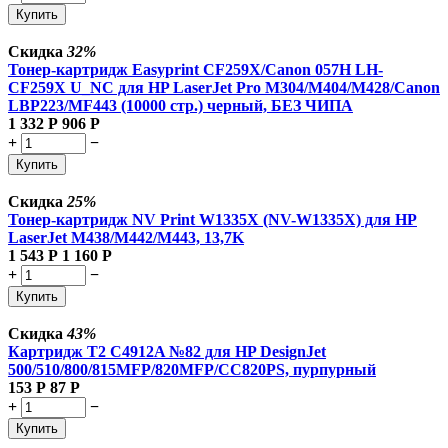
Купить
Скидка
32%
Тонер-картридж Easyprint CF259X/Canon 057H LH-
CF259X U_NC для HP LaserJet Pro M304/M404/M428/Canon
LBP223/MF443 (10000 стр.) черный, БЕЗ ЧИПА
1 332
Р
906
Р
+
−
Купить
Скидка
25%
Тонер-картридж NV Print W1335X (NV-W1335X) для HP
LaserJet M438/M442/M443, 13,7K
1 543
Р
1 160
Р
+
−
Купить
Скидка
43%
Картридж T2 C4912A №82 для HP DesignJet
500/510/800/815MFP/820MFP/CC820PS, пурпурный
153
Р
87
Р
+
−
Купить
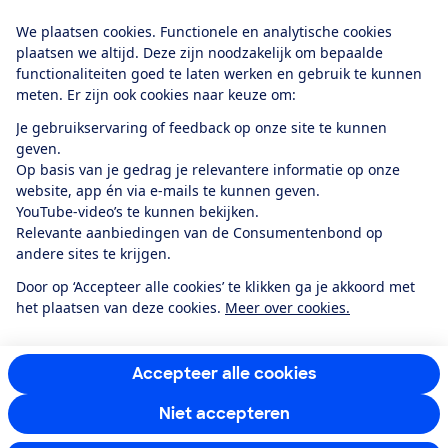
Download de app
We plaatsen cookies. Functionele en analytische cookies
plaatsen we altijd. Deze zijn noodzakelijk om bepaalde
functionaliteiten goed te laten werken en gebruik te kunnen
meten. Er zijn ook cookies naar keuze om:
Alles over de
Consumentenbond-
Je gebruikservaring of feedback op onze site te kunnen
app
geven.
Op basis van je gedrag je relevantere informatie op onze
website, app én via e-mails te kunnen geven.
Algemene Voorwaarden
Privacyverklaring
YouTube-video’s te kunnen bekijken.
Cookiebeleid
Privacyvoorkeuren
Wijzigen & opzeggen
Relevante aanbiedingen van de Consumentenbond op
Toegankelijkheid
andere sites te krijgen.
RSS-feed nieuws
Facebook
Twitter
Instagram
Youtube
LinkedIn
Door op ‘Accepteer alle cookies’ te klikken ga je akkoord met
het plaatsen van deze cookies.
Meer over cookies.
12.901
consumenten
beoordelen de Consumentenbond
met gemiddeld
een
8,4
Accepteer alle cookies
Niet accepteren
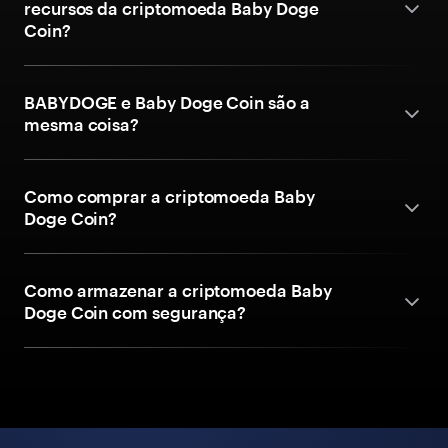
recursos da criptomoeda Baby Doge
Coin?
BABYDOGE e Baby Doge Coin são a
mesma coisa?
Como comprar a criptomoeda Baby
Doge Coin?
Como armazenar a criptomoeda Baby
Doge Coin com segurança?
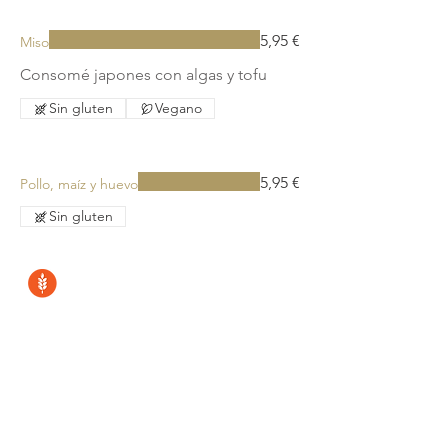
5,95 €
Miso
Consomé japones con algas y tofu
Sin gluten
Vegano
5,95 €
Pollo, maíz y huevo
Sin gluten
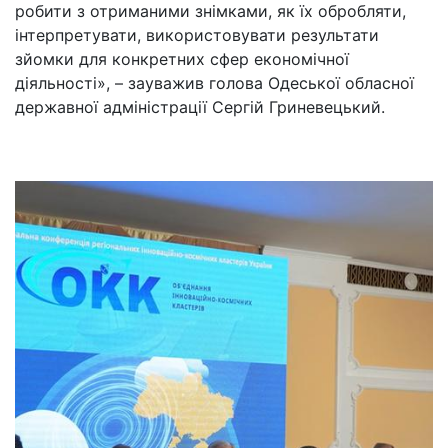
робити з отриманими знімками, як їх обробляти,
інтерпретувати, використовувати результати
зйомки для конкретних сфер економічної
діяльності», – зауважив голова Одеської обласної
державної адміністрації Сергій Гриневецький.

> _WHAT YOU HAVE TO DO_: Copy out every line above word for word, leaving out the picture markers.

> _RESPONSE AREA_:
Купить
Скидка
32%
Тонер-картридж Easyprint CF259X/Canon 057H LH-
CF259X U_NC для HP LaserJet Pro M304/M404/M428/Canon
LBP223/MF443 (10000 стр.) черный, БЕЗ ЧИПА
1 332
Р
906
Р
+
−
Купить
Скидка
25%
Тонер-картридж NV Print W1335X (NV-W1335X) для HP
LaserJet M438/M442/M443, 13,7K
1 543
Р
1 160
Р
+
−
Купить
Скидка
43%
Картридж T2 C4912A №82 для HP DesignJet
500/510/800/815MFP/820MFP/CC820PS, пурпурный
153
Р
87
Р
+
−
Купить
Download de app
We plaatsen cookies. Functionele en analytische cookies
plaatsen we altijd. Deze zijn noodzakelijk om bepaalde
functionaliteiten goed te laten werken en gebruik te kunnen
meten. Er zijn ook cookies naar keuze om:
Alles over de
Consumentenbond-
Je gebruikservaring of feedback op onze site te kunnen
app
geven.
Op basis van je gedrag je relevantere informatie op onze
website, app én via e-mails te kunnen geven.
Algemene Voorwaarden
Privacyverklaring
YouTube-video’s te kunnen bekijken.
Cookiebeleid
Privacyvoorkeuren
Wijzigen & opzeggen
Relevante aanbiedingen van de Consumentenbond op
Toegankelijkheid
andere sites te krijgen.
RSS-feed nieuws
Facebook
Twitter
Instagram
Youtube
LinkedIn
Door op ‘Accepteer alle cookies’ te klikken ga je akkoord met
het plaatsen van deze cookies.
Meer over cookies.
12.901
consumenten
beoordelen de Consumentenbond
met gemiddeld
een
8,4
Accepteer alle cookies
Niet accepteren
recursos da criptomoeda Baby Doge
Coin?
BABYDOGE e Baby Doge Coin são a
mesma coisa?
Como comprar a criptomoeda Baby
Doge Coin?
Como armazenar a criptomoeda Baby
Doge Coin com segurança?
5,95 €
Miso
Consomé japones con algas y tofu
Sin gluten
Vegano
5,95 €
Pollo, maíz y huevo
Sin gluten
робити з отриманими знімками, як їх обробляти,
інтерпретувати, використовувати результати
зйомки для конкретних сфер економічної
діяльності», – зауважив голова Одеської обласної
державної адміністрації Сергій Гриневецький.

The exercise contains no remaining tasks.